Work instruction:
Lines with "into": pull these out of the listing below.
■ ■ ■ ■ ■ ■ ■
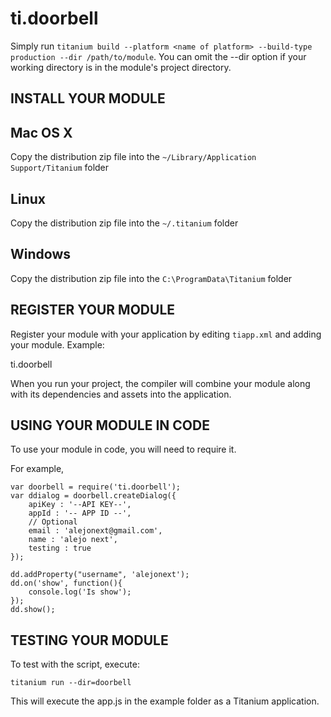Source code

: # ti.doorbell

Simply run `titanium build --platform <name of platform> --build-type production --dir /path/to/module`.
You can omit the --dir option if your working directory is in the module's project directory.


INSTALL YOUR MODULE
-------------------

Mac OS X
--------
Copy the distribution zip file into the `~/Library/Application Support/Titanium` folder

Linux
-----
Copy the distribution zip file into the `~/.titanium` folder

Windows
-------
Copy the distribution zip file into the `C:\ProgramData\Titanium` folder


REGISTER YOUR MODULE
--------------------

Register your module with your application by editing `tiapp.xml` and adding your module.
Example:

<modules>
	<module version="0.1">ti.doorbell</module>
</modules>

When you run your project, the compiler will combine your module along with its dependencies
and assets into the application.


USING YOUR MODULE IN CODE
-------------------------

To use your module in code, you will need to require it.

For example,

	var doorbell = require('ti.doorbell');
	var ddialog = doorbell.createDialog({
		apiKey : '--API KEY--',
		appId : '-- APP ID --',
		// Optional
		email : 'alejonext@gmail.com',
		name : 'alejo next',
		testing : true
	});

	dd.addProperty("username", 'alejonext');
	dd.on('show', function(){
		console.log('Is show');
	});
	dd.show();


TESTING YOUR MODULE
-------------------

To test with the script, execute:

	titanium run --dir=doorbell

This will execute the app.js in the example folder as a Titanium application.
■ ■ ■ ■ ■ ■ ■
Output for this task:
Copy the distribution zip file into the `~/Library/Application Support/Titanium` folder
Copy the distribution zip file into the `~/.titanium` folder
Copy the distribution zip file into the `C:\ProgramData\Titanium` folder
and assets into the application.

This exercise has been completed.